Newspaper articles would quote blacks disillusioned from getting excited about any future black candidate--e.g. "I thought maybe America was finally getting past racism but it turned out not to be true." 2009 would be a year of countless panel discussions, quickie books, and celebrated rap couplets wallowing in the notion that the white man wouldn't let Obama into the Oval Office where he belonged, urgently reminding us that to be black is still to be a victim.A true vision?
Promising black politicians like Cory Booker, Deval Patrick, Adrian Fenty, and Harold Ford would find it harder than Obama did to attract support for presidential runs: No matter how stirring their speeches, the good word would be, "Look what happened to Obama!" And for years to come, professors would teach the 2008 election as a lesson about racism rather than about a heartening near-victory that no one could have imagined as recently as 15 years ago.

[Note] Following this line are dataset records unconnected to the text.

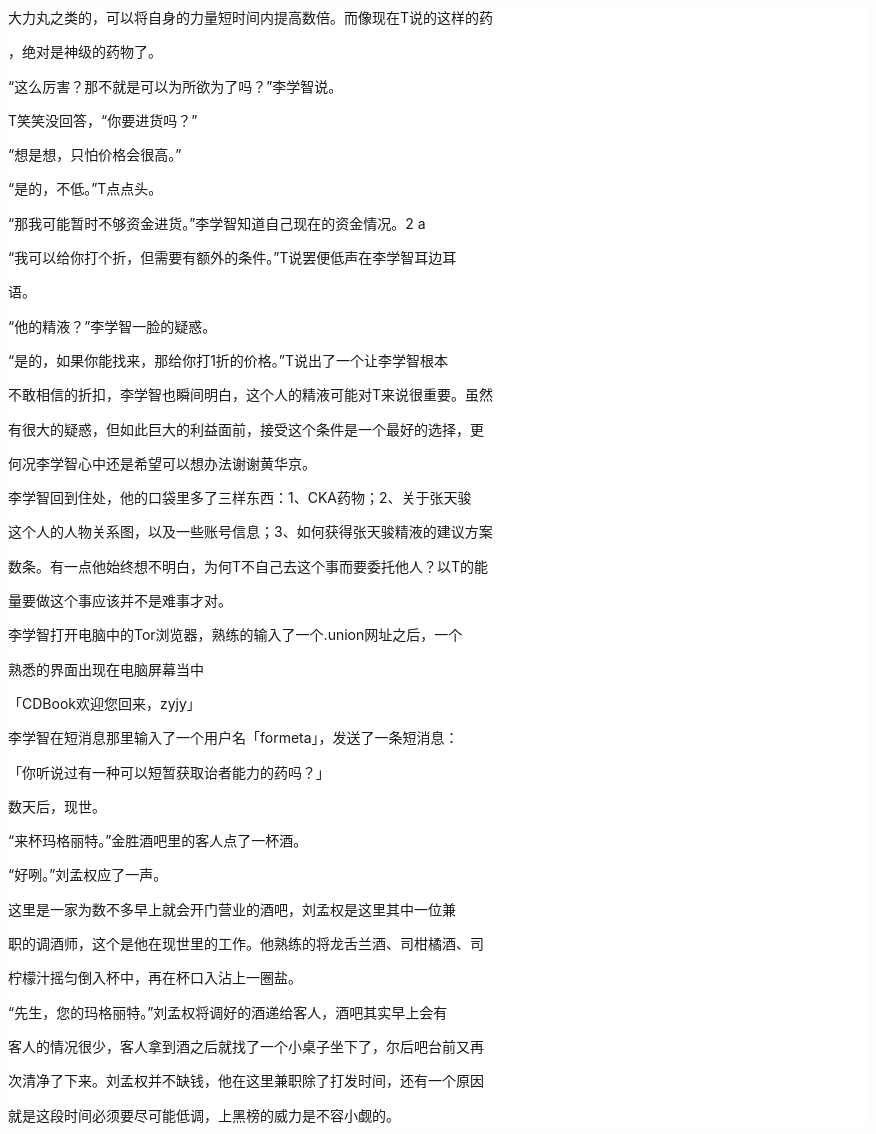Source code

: 大力丸之类的，可以将自身的力量短时间内提高数倍。而像现在T说的这样的药

，绝对是神级的药物了。

“这么厉害？那不就是可以为所欲为了吗？”李学智说。

T笑笑没回答，“你要进货吗？”

“想是想，只怕价格会很高。”

“是的，不低。”T点点头。

“那我可能暂时不够资金进货。”李学智知道自己现在的资金情况。2 a

“我可以给你打个折，但需要有额外的条件。”T说罢便低声在李学智耳边耳

语。

“他的精液？”李学智一脸的疑惑。

“是的，如果你能找来，那给你打1折的价格。”T说出了一个让李学智根本

不敢相信的折扣，李学智也瞬间明白，这个人的精液可能对T来说很重要。虽然

有很大的疑惑，但如此巨大的利益面前，接受这个条件是一个最好的选择，更

何况李学智心中还是希望可以想办法谢谢黄华京。

李学智回到住处，他的口袋里多了三样东西：1、CKA药物；2、关于张天骏

这个人的人物关系图，以及一些账号信息；3、如何获得张天骏精液的建议方案

数条。有一点他始终想不明白，为何T不自己去这个事而要委托他人？以T的能

量要做这个事应该并不是难事才对。

李学智打开电脑中的Tor浏览器，熟练的输入了一个.union网址之后，一个

熟悉的界面出现在电脑屏幕当中

「CDBook欢迎您回来，zyjy」

李学智在短消息那里输入了一个用户名「formeta」，发送了一条短消息：

「你听说过有一种可以短暂获取诒者能力的药吗？」

数天后，现世。

“来杯玛格丽特。”金胜酒吧里的客人点了一杯酒。

“好咧。”刘孟权应了一声。

这里是一家为数不多早上就会开门营业的酒吧，刘孟权是这里其中一位兼

职的调酒师，这个是他在现世里的工作。他熟练的将龙舌兰酒、司柑橘酒、司

柠檬汁摇匀倒入杯中，再在杯口入沾上一圈盐。

“先生，您的玛格丽特。”刘孟权将调好的酒递给客人，酒吧其实早上会有

客人的情况很少，客人拿到酒之后就找了一个小桌子坐下了，尔后吧台前又再

次清净了下来。刘孟权并不缺钱，他在这里兼职除了打发时间，还有一个原因

就是这段时间必须要尽可能低调，上黑榜的威力是不容小觑的。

Weird analogy: If Obama loses, you can say it was racism the way you can say "pneumonia is often what kills AIDS patients."
No one would claim that this means that pneumonia... is a grievously urgent medical crisis in America. Yet black America's shorthand consensus will be founded upon just such a logical fallacy: that "Obama lost because America remains a deeply racist country."McWhorter asks: "Why would such an athletically pessimistic conclusion be so attractive to black people?"